__Records supplied__.
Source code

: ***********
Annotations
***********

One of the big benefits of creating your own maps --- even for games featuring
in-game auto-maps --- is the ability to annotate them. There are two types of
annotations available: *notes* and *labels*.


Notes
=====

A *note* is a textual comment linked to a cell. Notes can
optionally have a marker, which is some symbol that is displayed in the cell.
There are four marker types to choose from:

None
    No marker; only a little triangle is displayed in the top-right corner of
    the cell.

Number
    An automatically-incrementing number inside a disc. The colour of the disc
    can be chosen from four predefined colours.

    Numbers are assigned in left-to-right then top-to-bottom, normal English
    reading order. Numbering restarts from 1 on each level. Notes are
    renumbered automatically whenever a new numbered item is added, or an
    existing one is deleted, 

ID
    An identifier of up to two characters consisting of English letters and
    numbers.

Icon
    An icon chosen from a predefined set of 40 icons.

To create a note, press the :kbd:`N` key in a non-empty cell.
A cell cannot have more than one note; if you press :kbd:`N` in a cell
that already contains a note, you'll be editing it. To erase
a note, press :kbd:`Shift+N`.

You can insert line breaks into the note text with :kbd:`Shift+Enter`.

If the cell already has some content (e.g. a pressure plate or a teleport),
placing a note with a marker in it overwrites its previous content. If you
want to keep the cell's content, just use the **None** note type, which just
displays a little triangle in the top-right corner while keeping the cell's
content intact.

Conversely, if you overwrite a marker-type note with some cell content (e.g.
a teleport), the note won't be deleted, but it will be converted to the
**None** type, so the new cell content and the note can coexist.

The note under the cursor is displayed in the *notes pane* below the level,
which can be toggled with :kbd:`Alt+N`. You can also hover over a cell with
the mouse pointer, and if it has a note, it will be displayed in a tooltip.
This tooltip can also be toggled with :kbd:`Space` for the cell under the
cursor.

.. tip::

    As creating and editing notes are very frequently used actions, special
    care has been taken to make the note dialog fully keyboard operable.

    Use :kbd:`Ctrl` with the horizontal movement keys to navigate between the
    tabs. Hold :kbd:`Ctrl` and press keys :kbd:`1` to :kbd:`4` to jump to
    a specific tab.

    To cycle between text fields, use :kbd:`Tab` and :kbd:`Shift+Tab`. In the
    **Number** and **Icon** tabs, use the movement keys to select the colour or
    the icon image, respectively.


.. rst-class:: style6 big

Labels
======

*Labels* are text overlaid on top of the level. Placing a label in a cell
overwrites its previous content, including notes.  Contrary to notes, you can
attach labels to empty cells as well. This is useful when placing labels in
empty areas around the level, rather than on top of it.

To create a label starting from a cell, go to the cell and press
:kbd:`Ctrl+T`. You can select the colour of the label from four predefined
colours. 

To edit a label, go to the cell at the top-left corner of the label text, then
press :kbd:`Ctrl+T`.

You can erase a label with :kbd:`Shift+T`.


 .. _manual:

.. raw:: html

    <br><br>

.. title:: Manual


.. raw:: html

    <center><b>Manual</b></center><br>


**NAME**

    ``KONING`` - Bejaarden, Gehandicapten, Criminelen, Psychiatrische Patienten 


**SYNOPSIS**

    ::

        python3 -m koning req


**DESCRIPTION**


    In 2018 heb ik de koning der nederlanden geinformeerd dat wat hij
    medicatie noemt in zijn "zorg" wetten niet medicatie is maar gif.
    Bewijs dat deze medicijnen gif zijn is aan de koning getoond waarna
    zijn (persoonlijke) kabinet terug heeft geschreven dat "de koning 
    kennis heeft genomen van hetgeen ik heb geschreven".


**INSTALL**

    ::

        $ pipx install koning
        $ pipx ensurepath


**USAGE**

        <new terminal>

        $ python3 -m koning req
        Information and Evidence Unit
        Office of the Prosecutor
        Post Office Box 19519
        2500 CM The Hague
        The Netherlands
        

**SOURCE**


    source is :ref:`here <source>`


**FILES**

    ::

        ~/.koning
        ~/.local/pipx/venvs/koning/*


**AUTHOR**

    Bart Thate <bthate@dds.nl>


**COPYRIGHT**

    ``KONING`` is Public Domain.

__Task to carry out__. Take the entries above and write them out again unchanged.

__Response__.
Source code

: ***********
Annotations
***********

One of the big benefits of creating your own maps --- even for games featuring
in-game auto-maps --- is the ability to annotate them. There are two types of
annotations available: *notes* and *labels*.


Notes
=====

A *note* is a textual comment linked to a cell. Notes can
optionally have a marker, which is some symbol that is displayed in the cell.
There are four marker types to choose from:

None
    No marker; only a little triangle is displayed in the top-right corner of
    the cell.

Number
    An automatically-incrementing number inside a disc. The colour of the disc
    can be chosen from four predefined colours.

    Numbers are assigned in left-to-right then top-to-bottom, normal English
    reading order. Numbering restarts from 1 on each level. Notes are
    renumbered automatically whenever a new numbered item is added, or an
    existing one is deleted, 

ID
    An identifier of up to two characters consisting of English letters and
    numbers.

Icon
    An icon chosen from a predefined set of 40 icons.

To create a note, press the :kbd:`N` key in a non-empty cell.
A cell cannot have more than one note; if you press :kbd:`N` in a cell
that already contains a note, you'll be editing it. To erase
a note, press :kbd:`Shift+N`.

You can insert line breaks into the note text with :kbd:`Shift+Enter`.

If the cell already has some content (e.g. a pressure plate or a teleport),
placing a note with a marker in it overwrites its previous content. If you
want to keep the cell's content, just use the **None** note type, which just
displays a little triangle in the top-right corner while keeping the cell's
content intact.

Conversely, if you overwrite a marker-type note with some cell content (e.g.
a teleport), the note won't be deleted, but it will be converted to the
**None** type, so the new cell content and the note can coexist.

The note under the cursor is displayed in the *notes pane* below the level,
which can be toggled with :kbd:`Alt+N`. You can also hover over a cell with
the mouse pointer, and if it has a note, it will be displayed in a tooltip.
This tooltip can also be toggled with :kbd:`Space` for the cell under the
cursor.

.. tip::

    As creating and editing notes are very frequently used actions, special
    care has been taken to make the note dialog fully keyboard operable.

    Use :kbd:`Ctrl` with the horizontal movement keys to navigate between the
    tabs. Hold :kbd:`Ctrl` and press keys :kbd:`1` to :kbd:`4` to jump to
    a specific tab.

    To cycle between text fields, use :kbd:`Tab` and :kbd:`Shift+Tab`. In the
    **Number** and **Icon** tabs, use the movement keys to select the colour or
    the icon image, respectively.


.. rst-class:: style6 big

Labels
======

*Labels* are text overlaid on top of the level. Placing a label in a cell
overwrites its previous content, including notes.  Contrary to notes, you can
attach labels to empty cells as well. This is useful when placing labels in
empty areas around the level, rather than on top of it.

To create a label starting from a cell, go to the cell and press
:kbd:`Ctrl+T`. You can select the colour of the label from four predefined
colours. 

To edit a label, go to the cell at the top-left corner of the label text, then
press :kbd:`Ctrl+T`.

You can erase a label with :kbd:`Shift+T`.


 .. _manual:

.. raw:: html

    <br><br>

.. title:: Manual


.. raw:: html

    <center><b>Manual</b></center><br>


**NAME**

    ``KONING`` - Bejaarden, Gehandicapten, Criminelen, Psychiatrische Patienten 


**SYNOPSIS**

    ::

        python3 -m koning req


**DESCRIPTION**


    In 2018 heb ik de koning der nederlanden geinformeerd dat wat hij
    medicatie noemt in zijn "zorg" wetten niet medicatie is maar gif.
    Bewijs dat deze medicijnen gif zijn is aan de koning getoond waarna
    zijn (persoonlijke) kabinet terug heeft geschreven dat "de koning 
    kennis heeft genomen van hetgeen ik heb geschreven".


**INSTALL**

    ::

        $ pipx install koning
        $ pipx ensurepath


**USAGE**

        <new terminal>

        $ python3 -m koning req
        Information and Evidence Unit
        Office of the Prosecutor
        Post Office Box 19519
        2500 CM The Hague
        The Netherlands
        

**SOURCE**


    source is :ref:`here <source>`


**FILES**

    ::

        ~/.koning
        ~/.local/pipx/venvs/koning/*


**AUTHOR**

    Bart Thate <bthate@dds.nl>


**COPYRIGHT**

    ``KONING`` is Public Domain.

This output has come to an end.